Dia da caça

José Horta Manzano

Mais dia, menos dia, doutor Bolsonaro volta pra casa. Pode ser que aguente até o fim do mandato, mas pode também ser que não. O futuro dirá. Até agora, não há sinais de a próxima residência ser na sede da PF em Curitiba. Vamos admitir que escape ileso. Pode ser que ele deixe o Planalto daqui a três anos, no fim deste mandato; pode também ser que fique mais sete anos, caso o reelejam (hipótese em que não acredito); pode até sair antes, como dona Dilma, aquela que todos imaginavam estar parafusada ao trono. O fato é que, um dia, ele sairá. Ninguém escapa ao destino.

Sabe o que vai acontecer então? Ora, as cartas estão dadas. Basta refletir um pouquinho. Vamos fazer isso juntos? Pois bem, ao assumir o cargo, o que é que doutor Bolsonaro anunciou, alto e bom som? Muitas bobagens que, na maior parte, acabaram esquecidas. Mas uma das promessas foi cumprida. O novo presidente tinha garantido, já durante a campanha, mandar «desaparelhar» a máquina do Estado. Dito assim, quem é que pode ser contra? Ou alguém gostaria de ser governado por um aparelho partidário – sinistra expressão que lembra o regime de Pequim, de Moscou, de Havana e outras excrescências por aí. Vade retro, Satanás!

Apesar disso – ou talvez justamente por causa disso – doutor Bolsonaro foi eleito com confortável maioria de votos. Desde então, o que tem feito? Ora, tem «desaparelhado» a máquina do Estado. Ou «despetizado», que é a expressão oficial pras bandas do Planalto. Só tem uma coisa. Quem é que está ocupando o lugar dos antigos picaretas? Novos picaretas, ora! Todos os recém-chegados se declaram bolsonaristas desde criancinhas, assim como os antigos eram lulopetistas de carteirinha. O ponto comum entre os antigos e os novos? A incapacidade, a ineficiência, a ausência de espírito público, a firme intenção de nunca contradizer o chefe.

Diante da paralisação do MEC em virtude do caos administrativo gerados por incompetentes instalados em postos que não têm capacidade de ocupar, o folclórico ministro da Educação mandou gastar as verbas atualmente «contingenciadas». Só que, na ausência de projetos e de gente qualificada, ninguém tem a menor ideia de como empregar o dinheiro. Pode uma coisa dessas? Dinheiro, há; só que ninguém sabe o que fazer dele.

Agora chegamos ao ponto. No dia em que o atual presidente, digamos assim, “se aposentar” do cargo, virá um outro – é o que reza a Constituição. Que fará esse outro? Seja ele quem for, tomará, entre as primeiras medidas, a «desbolsonarização» de ministérios, repartições, autarquias. Toda essa cambada de incapazes perderá a boquinha e cederá o lugar a nova… cambada de incapazes.

E assim vai nosso país.

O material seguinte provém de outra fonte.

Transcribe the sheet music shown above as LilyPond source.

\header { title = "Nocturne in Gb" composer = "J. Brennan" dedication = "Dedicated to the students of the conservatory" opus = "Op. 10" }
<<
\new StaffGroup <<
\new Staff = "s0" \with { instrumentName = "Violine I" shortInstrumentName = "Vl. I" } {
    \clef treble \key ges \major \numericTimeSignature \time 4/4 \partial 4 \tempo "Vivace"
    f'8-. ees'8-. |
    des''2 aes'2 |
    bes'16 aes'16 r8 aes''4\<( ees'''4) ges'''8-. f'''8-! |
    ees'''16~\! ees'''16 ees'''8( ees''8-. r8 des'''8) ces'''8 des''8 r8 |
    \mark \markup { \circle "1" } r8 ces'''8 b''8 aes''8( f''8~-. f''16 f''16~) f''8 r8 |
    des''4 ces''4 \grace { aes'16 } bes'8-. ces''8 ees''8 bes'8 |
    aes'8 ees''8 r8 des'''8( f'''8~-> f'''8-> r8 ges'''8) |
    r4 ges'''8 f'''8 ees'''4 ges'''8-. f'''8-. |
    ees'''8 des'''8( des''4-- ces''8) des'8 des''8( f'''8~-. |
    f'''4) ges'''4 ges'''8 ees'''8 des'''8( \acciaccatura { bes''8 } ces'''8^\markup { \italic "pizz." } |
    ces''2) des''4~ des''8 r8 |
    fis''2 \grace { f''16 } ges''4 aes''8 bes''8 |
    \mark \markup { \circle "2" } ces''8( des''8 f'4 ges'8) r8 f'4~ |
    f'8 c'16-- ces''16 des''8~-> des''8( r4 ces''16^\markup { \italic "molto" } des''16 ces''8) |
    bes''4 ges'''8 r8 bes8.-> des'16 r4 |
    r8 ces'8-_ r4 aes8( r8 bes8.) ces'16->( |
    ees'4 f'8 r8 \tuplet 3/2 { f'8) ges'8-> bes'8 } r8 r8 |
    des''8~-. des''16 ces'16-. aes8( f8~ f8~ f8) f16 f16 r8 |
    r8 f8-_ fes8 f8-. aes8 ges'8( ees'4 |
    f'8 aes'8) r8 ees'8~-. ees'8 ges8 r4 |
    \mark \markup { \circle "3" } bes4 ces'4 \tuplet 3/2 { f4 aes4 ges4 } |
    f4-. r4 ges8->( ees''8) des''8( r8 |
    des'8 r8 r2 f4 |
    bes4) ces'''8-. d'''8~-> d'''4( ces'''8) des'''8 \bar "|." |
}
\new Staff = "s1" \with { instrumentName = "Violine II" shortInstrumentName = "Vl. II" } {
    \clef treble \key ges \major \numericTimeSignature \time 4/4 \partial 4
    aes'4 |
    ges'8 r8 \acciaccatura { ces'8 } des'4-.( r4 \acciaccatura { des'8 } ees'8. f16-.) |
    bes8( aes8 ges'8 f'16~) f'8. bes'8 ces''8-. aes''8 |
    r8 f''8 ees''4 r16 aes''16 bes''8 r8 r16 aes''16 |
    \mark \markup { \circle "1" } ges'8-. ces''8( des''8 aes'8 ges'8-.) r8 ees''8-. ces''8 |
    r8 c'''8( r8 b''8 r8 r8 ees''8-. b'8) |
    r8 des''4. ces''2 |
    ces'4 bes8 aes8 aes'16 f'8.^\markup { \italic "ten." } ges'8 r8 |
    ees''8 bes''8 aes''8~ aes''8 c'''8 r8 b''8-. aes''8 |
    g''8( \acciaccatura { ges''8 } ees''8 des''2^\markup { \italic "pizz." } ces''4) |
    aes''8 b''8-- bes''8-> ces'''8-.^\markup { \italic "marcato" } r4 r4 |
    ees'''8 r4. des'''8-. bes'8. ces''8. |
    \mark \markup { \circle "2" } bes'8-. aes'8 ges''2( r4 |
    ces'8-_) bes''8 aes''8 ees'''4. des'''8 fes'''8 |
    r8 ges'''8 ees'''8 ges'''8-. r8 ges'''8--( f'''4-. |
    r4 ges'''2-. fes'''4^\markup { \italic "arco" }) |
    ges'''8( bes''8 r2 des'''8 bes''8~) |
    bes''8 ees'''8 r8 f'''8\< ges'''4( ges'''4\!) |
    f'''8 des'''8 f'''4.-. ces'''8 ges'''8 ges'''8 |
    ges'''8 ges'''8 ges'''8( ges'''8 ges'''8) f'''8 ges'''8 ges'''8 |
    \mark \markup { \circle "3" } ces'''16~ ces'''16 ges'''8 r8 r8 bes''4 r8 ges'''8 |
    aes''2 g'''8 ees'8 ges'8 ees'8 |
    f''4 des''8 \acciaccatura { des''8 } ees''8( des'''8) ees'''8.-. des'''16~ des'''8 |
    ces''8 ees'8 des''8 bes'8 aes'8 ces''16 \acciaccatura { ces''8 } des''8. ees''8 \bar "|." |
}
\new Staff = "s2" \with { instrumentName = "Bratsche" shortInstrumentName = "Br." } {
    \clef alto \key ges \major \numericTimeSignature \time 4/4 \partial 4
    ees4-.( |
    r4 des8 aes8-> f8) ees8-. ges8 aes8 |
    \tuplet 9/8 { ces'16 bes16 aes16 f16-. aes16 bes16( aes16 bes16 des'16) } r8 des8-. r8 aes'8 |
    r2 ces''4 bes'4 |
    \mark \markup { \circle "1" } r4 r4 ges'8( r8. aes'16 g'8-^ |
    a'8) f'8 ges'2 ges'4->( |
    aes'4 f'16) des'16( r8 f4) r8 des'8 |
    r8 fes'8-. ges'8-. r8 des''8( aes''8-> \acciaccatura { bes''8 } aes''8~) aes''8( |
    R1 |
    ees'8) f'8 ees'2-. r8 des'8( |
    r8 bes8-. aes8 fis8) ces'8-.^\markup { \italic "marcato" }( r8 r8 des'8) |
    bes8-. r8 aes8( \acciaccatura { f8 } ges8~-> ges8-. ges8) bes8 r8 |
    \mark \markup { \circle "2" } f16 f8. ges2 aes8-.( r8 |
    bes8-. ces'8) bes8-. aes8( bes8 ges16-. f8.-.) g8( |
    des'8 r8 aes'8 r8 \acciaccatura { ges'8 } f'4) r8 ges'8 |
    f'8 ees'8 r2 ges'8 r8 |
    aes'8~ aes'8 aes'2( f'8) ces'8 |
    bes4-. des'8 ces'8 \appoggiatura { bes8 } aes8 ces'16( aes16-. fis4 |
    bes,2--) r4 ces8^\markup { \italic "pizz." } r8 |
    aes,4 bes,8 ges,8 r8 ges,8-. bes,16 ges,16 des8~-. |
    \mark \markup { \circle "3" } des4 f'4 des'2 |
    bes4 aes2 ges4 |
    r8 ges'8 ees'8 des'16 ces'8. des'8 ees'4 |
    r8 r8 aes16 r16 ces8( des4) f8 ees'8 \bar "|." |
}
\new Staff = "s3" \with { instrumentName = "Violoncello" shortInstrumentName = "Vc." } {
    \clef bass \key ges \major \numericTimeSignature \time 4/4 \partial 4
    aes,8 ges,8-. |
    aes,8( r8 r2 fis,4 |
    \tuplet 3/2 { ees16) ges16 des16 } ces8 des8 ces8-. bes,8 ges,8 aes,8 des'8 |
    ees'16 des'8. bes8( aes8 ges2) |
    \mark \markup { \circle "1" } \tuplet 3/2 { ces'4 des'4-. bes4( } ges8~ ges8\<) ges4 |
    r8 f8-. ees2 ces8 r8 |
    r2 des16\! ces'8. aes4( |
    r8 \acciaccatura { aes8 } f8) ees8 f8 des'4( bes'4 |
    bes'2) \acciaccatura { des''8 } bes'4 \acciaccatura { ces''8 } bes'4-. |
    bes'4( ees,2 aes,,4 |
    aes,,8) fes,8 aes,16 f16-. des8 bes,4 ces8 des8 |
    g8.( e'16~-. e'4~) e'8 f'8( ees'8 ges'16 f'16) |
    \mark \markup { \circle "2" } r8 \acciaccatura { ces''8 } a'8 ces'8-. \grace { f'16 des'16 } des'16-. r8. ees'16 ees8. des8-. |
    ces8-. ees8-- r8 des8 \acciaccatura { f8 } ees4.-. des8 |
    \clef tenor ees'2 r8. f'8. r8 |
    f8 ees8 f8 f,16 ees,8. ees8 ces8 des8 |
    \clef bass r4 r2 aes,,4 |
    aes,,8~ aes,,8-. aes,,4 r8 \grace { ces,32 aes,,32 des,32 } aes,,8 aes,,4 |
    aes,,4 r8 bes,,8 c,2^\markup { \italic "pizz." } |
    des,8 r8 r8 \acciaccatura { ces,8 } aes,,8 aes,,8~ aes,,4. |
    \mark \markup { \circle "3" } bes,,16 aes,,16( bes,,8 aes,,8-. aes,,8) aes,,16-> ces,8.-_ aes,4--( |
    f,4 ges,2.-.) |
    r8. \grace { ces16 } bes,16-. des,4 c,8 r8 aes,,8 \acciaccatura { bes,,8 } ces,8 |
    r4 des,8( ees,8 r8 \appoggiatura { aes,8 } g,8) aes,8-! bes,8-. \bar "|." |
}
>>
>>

Aos trancos e barrancos. Só que fica a impressão de que os barrancos são sempre descendentes. Sente-se o tranco, e aí vem o barranco que leva pra baixo. Da vez seguinte, sente-se novo tranco e cai-se mais um pouquinho. E assim por diante. Depois do tranco, nunca se sobe. É uma pirambeira(*) sem fim.

No exame de aptidão para o cargo, que eu incluiria entre os requisitos obrigatórios para todo cidadão que quisesse se candidatar à presidência, eu incluiria que o postulante desse prova de ter lido – e entendido – pelo menos uma vintena de livros. Romance e HQ não valem. Enquanto isso não for implementado, continuaremos a suportar, empoleirados lá em cima, os que escolhemos. Não há que se iludir: a faixa presidencial não transforma ignorantes em sábios.

Pardus maculas non deponit.
O leopardo não perde as manchas.

Máxima latina

(*) À atenção de meus distintos leitores portugueses, explico que pirambeira (ou perambeira) é brasileirismo. Termo de origem pré-cabralina, corresponde ao panluso despenhadeiro, conhecido em todos os países de língua portuguesa.